No sitting in the shade.

No laughing, singing, dancing.
No smoking, eating, drinking.
No cooking, washing, grooming.

No spitting, shitting, fucking.
No moaning, crying, howling.
No praying, begging, stealing.

No running to the other side of the border.

Seeking freedom is absolutely forbidden.



Help and Thank You

Since UNHCR refused to help
the Roma on the border

we drove around to their Kosovo relatives
and collected food and blankets.

The relatives always asked us
the same question:

Why won’t UNHCR let our
cousins come back to Kosovo

and build a new home
next to us?

We have land, we would help them
build a new home.

I said UNHCR would only allow
Roma to rebuild in their original villages.

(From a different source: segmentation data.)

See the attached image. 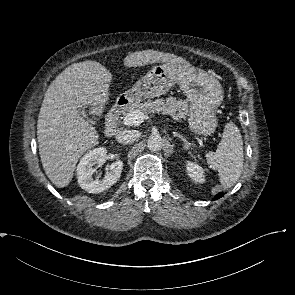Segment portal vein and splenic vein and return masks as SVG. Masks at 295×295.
Segmentation results:
<instances>
[{
  "mask_svg": "<svg viewBox=\"0 0 295 295\" xmlns=\"http://www.w3.org/2000/svg\"><path fill=\"white\" fill-rule=\"evenodd\" d=\"M145 119V115L144 113H142L141 111L137 110L131 114H128L124 120H123V124L124 125H128V126H139L143 120Z\"/></svg>",
  "mask_w": 295,
  "mask_h": 295,
  "instance_id": "obj_1",
  "label": "portal vein and splenic vein"
}]
</instances>
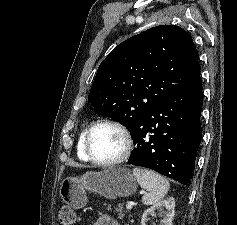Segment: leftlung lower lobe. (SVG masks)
<instances>
[{
  "instance_id": "left-lung-lower-lobe-1",
  "label": "left lung lower lobe",
  "mask_w": 237,
  "mask_h": 225,
  "mask_svg": "<svg viewBox=\"0 0 237 225\" xmlns=\"http://www.w3.org/2000/svg\"><path fill=\"white\" fill-rule=\"evenodd\" d=\"M202 103L198 83L156 104L131 131L135 147L128 163L189 186L202 138Z\"/></svg>"
}]
</instances>
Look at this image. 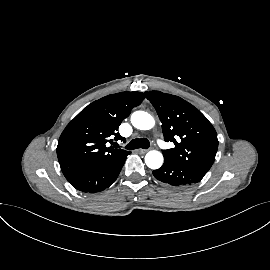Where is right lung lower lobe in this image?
I'll return each mask as SVG.
<instances>
[{
    "label": "right lung lower lobe",
    "instance_id": "98d812e1",
    "mask_svg": "<svg viewBox=\"0 0 270 270\" xmlns=\"http://www.w3.org/2000/svg\"><path fill=\"white\" fill-rule=\"evenodd\" d=\"M127 155H123L105 165L93 167L66 176L70 184L85 193L100 192L108 188L118 177Z\"/></svg>",
    "mask_w": 270,
    "mask_h": 270
}]
</instances>
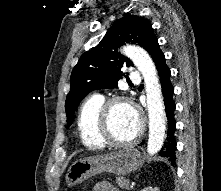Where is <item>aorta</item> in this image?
Returning <instances> with one entry per match:
<instances>
[{"label":"aorta","instance_id":"1","mask_svg":"<svg viewBox=\"0 0 221 191\" xmlns=\"http://www.w3.org/2000/svg\"><path fill=\"white\" fill-rule=\"evenodd\" d=\"M123 53L132 60L144 78L149 116L147 151L150 155H154L161 150L166 131L164 104L158 73L150 55L144 49L128 45L123 48Z\"/></svg>","mask_w":221,"mask_h":191}]
</instances>
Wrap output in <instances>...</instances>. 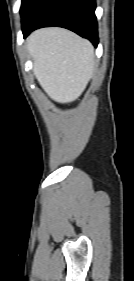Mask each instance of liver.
<instances>
[{
	"label": "liver",
	"instance_id": "liver-1",
	"mask_svg": "<svg viewBox=\"0 0 134 281\" xmlns=\"http://www.w3.org/2000/svg\"><path fill=\"white\" fill-rule=\"evenodd\" d=\"M27 49L34 75L51 99L70 103L83 93L95 64L88 40L66 29L43 28L29 36Z\"/></svg>",
	"mask_w": 134,
	"mask_h": 281
}]
</instances>
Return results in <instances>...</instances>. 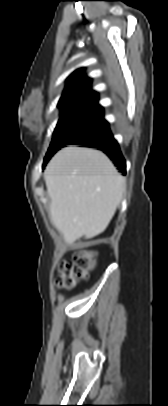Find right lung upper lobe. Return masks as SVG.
<instances>
[{
  "instance_id": "cb5924a9",
  "label": "right lung upper lobe",
  "mask_w": 168,
  "mask_h": 406,
  "mask_svg": "<svg viewBox=\"0 0 168 406\" xmlns=\"http://www.w3.org/2000/svg\"><path fill=\"white\" fill-rule=\"evenodd\" d=\"M83 68L72 73L59 100L62 110L79 106H99L98 95L91 90V79L83 75Z\"/></svg>"
}]
</instances>
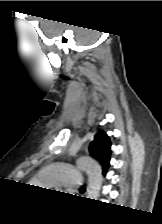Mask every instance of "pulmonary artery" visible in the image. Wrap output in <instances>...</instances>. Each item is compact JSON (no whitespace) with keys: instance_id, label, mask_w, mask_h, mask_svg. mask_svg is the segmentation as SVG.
Wrapping results in <instances>:
<instances>
[{"instance_id":"obj_1","label":"pulmonary artery","mask_w":162,"mask_h":224,"mask_svg":"<svg viewBox=\"0 0 162 224\" xmlns=\"http://www.w3.org/2000/svg\"><path fill=\"white\" fill-rule=\"evenodd\" d=\"M39 180L47 186L79 188L83 184L80 172L69 164L48 167L39 175Z\"/></svg>"}]
</instances>
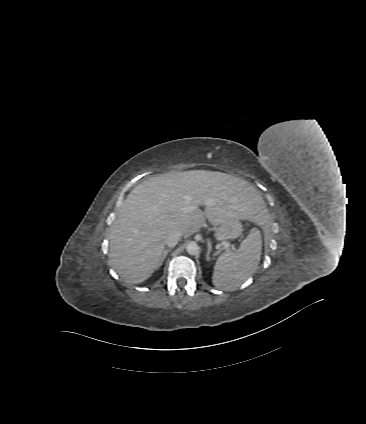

But that’s a death sentence
everyone yelled.

When we got back to the border
the refugees wrote thank you notes

on cigarette packs
or scraps of paper

they found in
the police garbage cans.



Private Housing

I asked several Romani men
why they refused the private housing
UNHCR and Macedonia
were offering them.

The Roma said it wasn’t housing.
It was always one room
for seven or eight people
or a garage, or a garden shed.

All the Gypsies from the Shutka camp
who had gone into UNHCR “private housing”
had experienced a disaster.

Many Gypsies had been put in basements
with no windows or toilets.
Within a week the Macedonian owner
was always putting up the rent
to drive them out.

Then we looked at the digital photos
I had taken earlier in the morning
of their old camp in Shutka.
There was nothing left.
All the barracks where they
had lived for three years
were completely destroyed.

Everyone in the camp
clustered around my camera
to see the photos
then walked away
shaking their heads and muttering.

UNHCR had burned another bridge
behind them.

 

Midnight Sounds

After everyone had gone to sleep
I just lay there listening
to the midnight sounds.

Inside the tents
men were snoring
women moaning
children softly crying.

Outside the tents
I heard dogs barking
policemen laughing.

Then there was a loud rumble
for a second I thought
was a NATO fighter
coming to bomb us again.

But it was only a truck
roaring up to the border

going where
we all wanted to go.



Teaching English

The parents in the camp
are so convinced
they are going to a third country
they asked me to teach them
some English phrases
they would need to get by.

I taught them these:

“My name is....”

“My wife’s name is...”

“My children’s names are...”

“We have escaped from Kosovo.”

“The Albanians burnt down our home
and chased us out. NATO troops refused
to protect us.”

“The Serbs won’t let us build new homes
in their villages where other Roma live.”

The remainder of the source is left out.